Start of RECORDS TO PROCESS

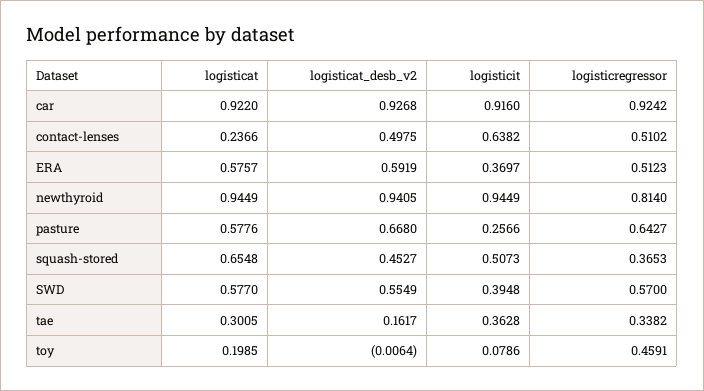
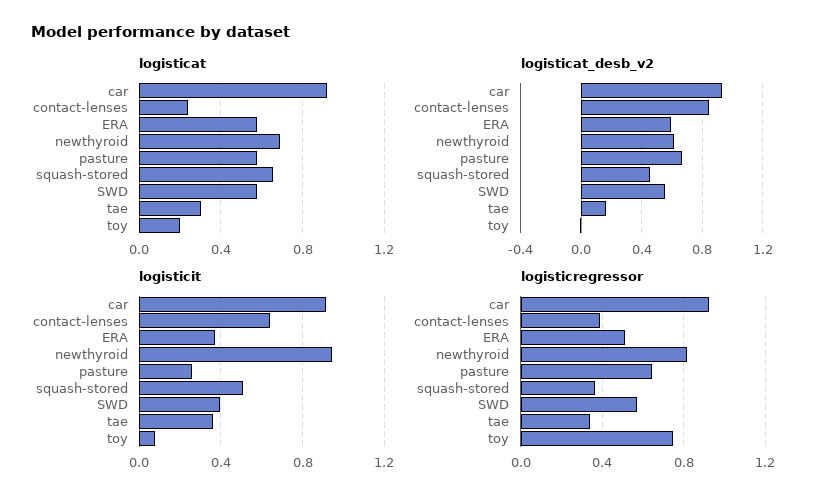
  {
    "logisticat": {
      "car": 0.922,
      "contact-lenses": 0.2366,
      "ERA": 0.5757,
-     "newthyroid": 0.9449,
+     "newthyroid": 0.7,
      "pasture": 0.5776,
      "squash-stored": 0.6548,
      "SWD": 0.577,
      "tae": 0.3005,
      "toy": 0.1985
    },
    "logisticat_desb_v2": {
      "car": 0.9268,
-     "contact-lenses": 0.4975,
+     "contact-lenses": 0.85,
      "ERA": 0.5919,
-     "newthyroid": 0.9405,
+     "newthyroid": 0.6,
      "pasture": 0.668,
      "squash-stored": 0.4527,
      "SWD": 0.5549,
      "tae": 0.1617,
      "toy": -0.0064
    },
    "logisticit": {
      "car": 0.916,
      "contact-lenses": 0.6382,
      "ERA": 0.3697,
      "newthyroid": 0.9449,
      "pasture": 0.2566,
      "squash-stored": 0.5073,
      "SWD": 0.3948,
      "tae": 0.3628,
      "toy": 0.0786
    },
    "logisticregressor": {
      "car": 0.9242,
-     "contact-lenses": 0.5102,
+     "contact-lenses": 0.4,
      "ERA": 0.5123,
      "newthyroid": 0.814,
      "pasture": 0.6427,
      "squash-stored": 0.3653,
      "SWD": 0.57,
      "tae": 0.3382,
-     "toy": 0.4591
+     "toy": 0.75
    }
  }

End of RECORDS TO PROCESS

## WORK ORDER:
Could you return the lines in the entries above that contain "contact"?

## EXERCISE ANSWER:
      "contact-lenses": 0.2366,
-     "contact-lenses": 0.4975,
+     "contact-lenses": 0.85,
      "contact-lenses": 0.6382,
-     "contact-lenses": 0.5102,
+     "contact-lenses": 0.4,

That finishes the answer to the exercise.